Many of the families Giusti works with left places of violence and then endured unsafe travel to enter the U.S., but they were willing to take the risk. “They made it here, and they feel they need to survive,” she says. “They keep going, no matter how hard it gets.”
After completing her education, Giusti was a psychologist in Lima — a profession similar to social worker in the U.S. In 1991, when her husband decided to pursue a master’s degree in public health from The Johns Hopkins University, the couple and their 5-year-old son immigrated to Maryland.
To continue her career in the U.S., Giusti earned a master’s degree from the University of Maryland. She started working in Baltimore at an organization that helped Hispanic and Latino women affected by domestic violence. One of the biggest lessons she learned was the importance of supporting them to take the next steps toward gaining independence, she says. This included showing women that she was there for them — in big and small ways — so they would feel confident that even if something terrible happened, they would not be alone.
“Eventually, it would get to the point that the women would see they don’t need to put up with their abuse, because they know they have a way to get help,” Giusti says. “In the Latino culture, as in many other cultures in the world, self-sufficiency is not necessarily a value.”
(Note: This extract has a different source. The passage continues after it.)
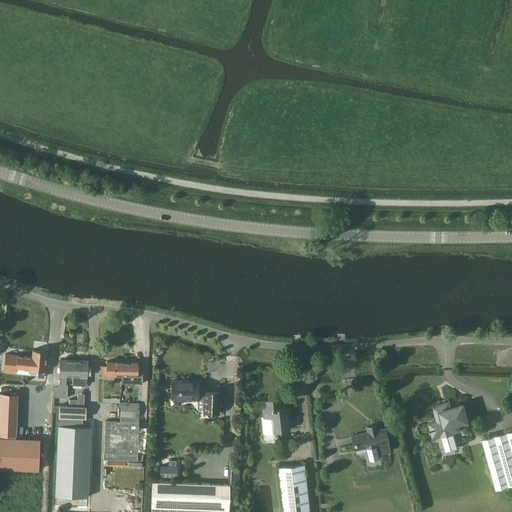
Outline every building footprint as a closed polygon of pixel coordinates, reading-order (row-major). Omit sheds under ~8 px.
[(32,358),(31,369),(38,370),(37,377),(44,378),(45,369),(47,351),(33,350),(32,358)] [(5,355),(4,371),(16,372),(16,368),(31,369),(32,358),(5,355)] [(74,375),(74,360),(60,360),(60,376),(60,385),(55,387),(55,397),(68,397),(69,384),(67,384),(67,375),(74,375)] [(74,360),(74,375),(82,375),(82,385),(87,384),(87,376),(88,360),(74,360)] [(107,375),(122,375),(123,361),(107,361),(107,366),(101,366),(101,372),(107,372),(107,375)] [(123,361),(122,375),(137,375),(138,373),(143,373),(143,367),(137,367),(137,362),(123,361)] [(218,412),(219,393),(204,392),(204,393),(202,392),(202,390),(199,387),(197,387),(198,382),(189,381),(189,380),(181,380),(180,381),(172,381),(171,398),(173,398),(173,399),(179,399),(179,398),(197,399),(197,397),(204,397),(203,412),(218,412)] [(335,418),(336,423),(346,420),(344,415),(358,412),(355,398),(345,401),(343,391),(322,397),(324,406),(326,406),(329,419),(335,418)] [(70,403),(85,403),(85,392),(78,392),(78,397),(70,397),(70,403)] [(0,393),(0,435),(15,436),(17,395),(0,393)] [(137,461),(137,458),(138,443),(138,442),(139,417),(139,403),(120,403),(120,399),(104,398),(104,402),(120,403),(120,417),(119,422),(105,421),(103,465),(141,467),(142,463),(107,461),(107,460),(137,461)] [(263,419),(272,418),(273,431),(288,430),(286,408),(278,408),(277,399),(261,401),(263,419)] [(59,405),(55,495),(87,497),(90,426),(82,426),(83,418),(85,418),(86,406),(59,405)] [(428,424),(432,438),(441,436),(444,448),(456,444),(453,433),(459,431),(457,423),(467,421),(463,405),(448,409),(448,407),(434,410),(437,421),(428,424)] [(352,433),(355,448),(367,445),(369,457),(391,452),(386,425),(378,426),(377,422),(366,425),(367,430),(352,433)] [(483,444),(496,489),(511,484),(511,430),(482,439),(483,444)] [(39,439),(15,438),(0,437),(0,470),(37,472),(39,439)] [(169,460),(168,465),(160,465),(159,476),(177,476),(177,466),(175,466),(175,465),(176,460),(169,460)] [(308,511),(303,465),(277,468),(281,511),(308,511)] [(104,475),(103,487),(109,487),(111,487),(112,478),(109,478),(110,476),(107,475),(107,468),(103,468),(102,474),(102,475),(104,475)] [(227,511),(229,484),(207,483),(152,480),(150,511),(227,511)]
In her role at the Hopkins Bayview pediatric outpatient clinic, Giusti also provides counseling for people experiencing depression as well as domestic violence, helps facilitate parenting classes and a support group for parents of children on the autism spectrum, and serves on the Latino Family Advisory Board. In addition, she gives presentations about cultural sensitivity to John Hopkins medical students and faculty and staff members.
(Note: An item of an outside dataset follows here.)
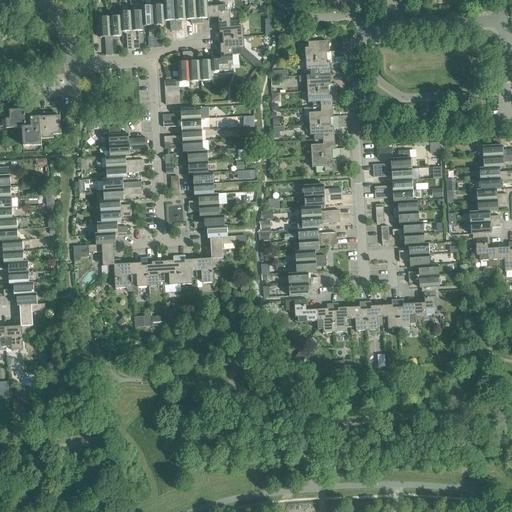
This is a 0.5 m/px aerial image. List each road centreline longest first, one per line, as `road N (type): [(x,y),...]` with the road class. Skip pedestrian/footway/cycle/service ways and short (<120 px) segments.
road 1 (residential): [(365,294),(348,59),(354,38),(390,23)]
road 2 (residential): [(162,243),(146,56)]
“You don’t even realize that cultural differences can get in the way,” she says. “Is the message you are trying to convey actually the message that the other person is hearing?”
Giusti volunteers with the Center for Salud/Health & Opportunities for Latinos (Centro SOL), which promotes equity in health and opportunity for Latinos by advancing clinical care, research, education and advocacy at Johns Hopkins in partnership with its Latino neighbors. Through Centro SOL, she helps facilitate Testimonios, a mental health support group. In 2016, Giusti won the Inspired to Inspire award issued by then Baltimore mayor Stephanie Rawlings-Blake.
By addressing the social determinants of health — the conditions in which families live and work that affect how they function and their quality of life — Giusti strives to improve the lives of underserved groups, a duty inspired by her father’s example. “We don’t live in a world that is just,” she says. “We don't choose when or where we are born, what kind of culture, race, socioeconomic status or family we are born into. The need for social justice is there every day.”